Collection entries

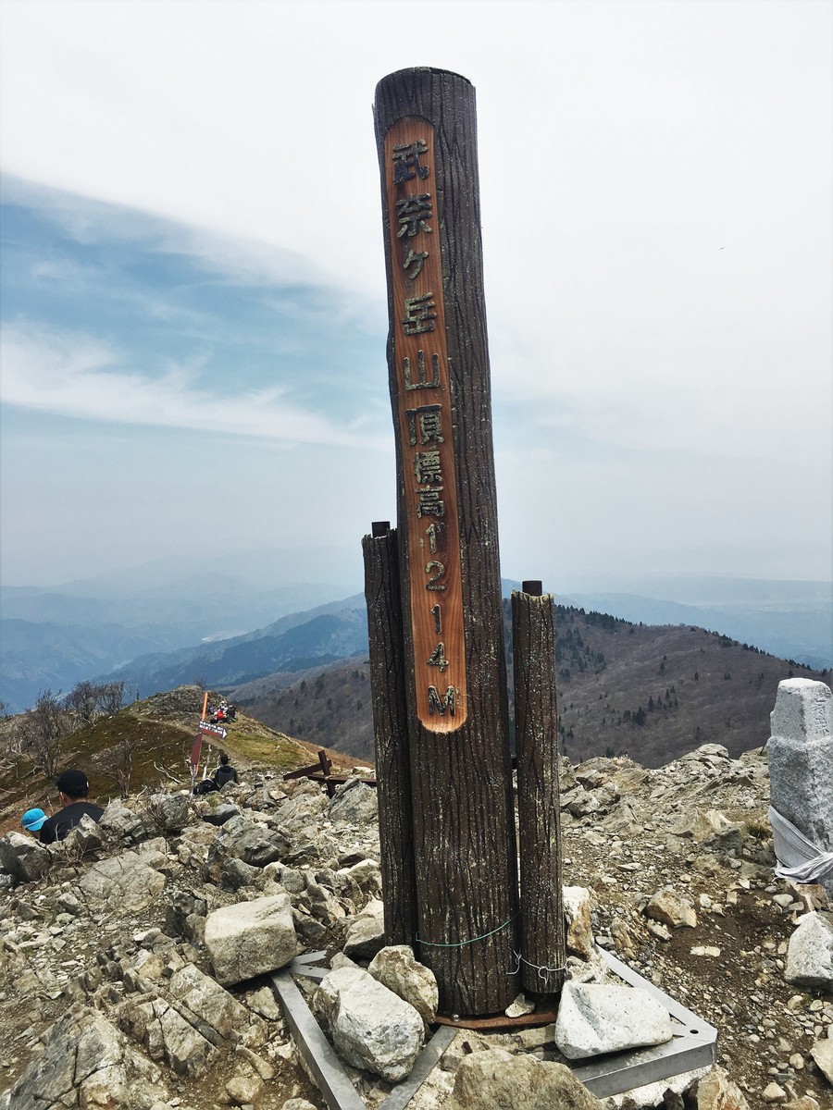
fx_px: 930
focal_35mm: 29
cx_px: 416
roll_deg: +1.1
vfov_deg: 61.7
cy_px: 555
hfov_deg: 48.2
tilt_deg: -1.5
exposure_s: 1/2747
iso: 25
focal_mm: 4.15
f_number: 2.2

---

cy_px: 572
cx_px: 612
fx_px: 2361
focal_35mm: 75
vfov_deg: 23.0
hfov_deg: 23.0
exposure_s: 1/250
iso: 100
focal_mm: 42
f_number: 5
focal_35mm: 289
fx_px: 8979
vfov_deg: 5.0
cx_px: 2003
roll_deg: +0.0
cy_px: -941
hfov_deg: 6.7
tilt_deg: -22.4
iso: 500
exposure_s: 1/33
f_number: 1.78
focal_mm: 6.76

» **Work task**:
From the records above, reproduce exactly the lines from the one with "roll_deg: +1.1" to the one with "f_number: 2.2", both included, and no others.

» **Answer for this exercise**:
roll_deg: +1.1
vfov_deg: 61.7
cy_px: 555
hfov_deg: 48.2
tilt_deg: -1.5
exposure_s: 1/2747
iso: 25
focal_mm: 4.15
f_number: 2.2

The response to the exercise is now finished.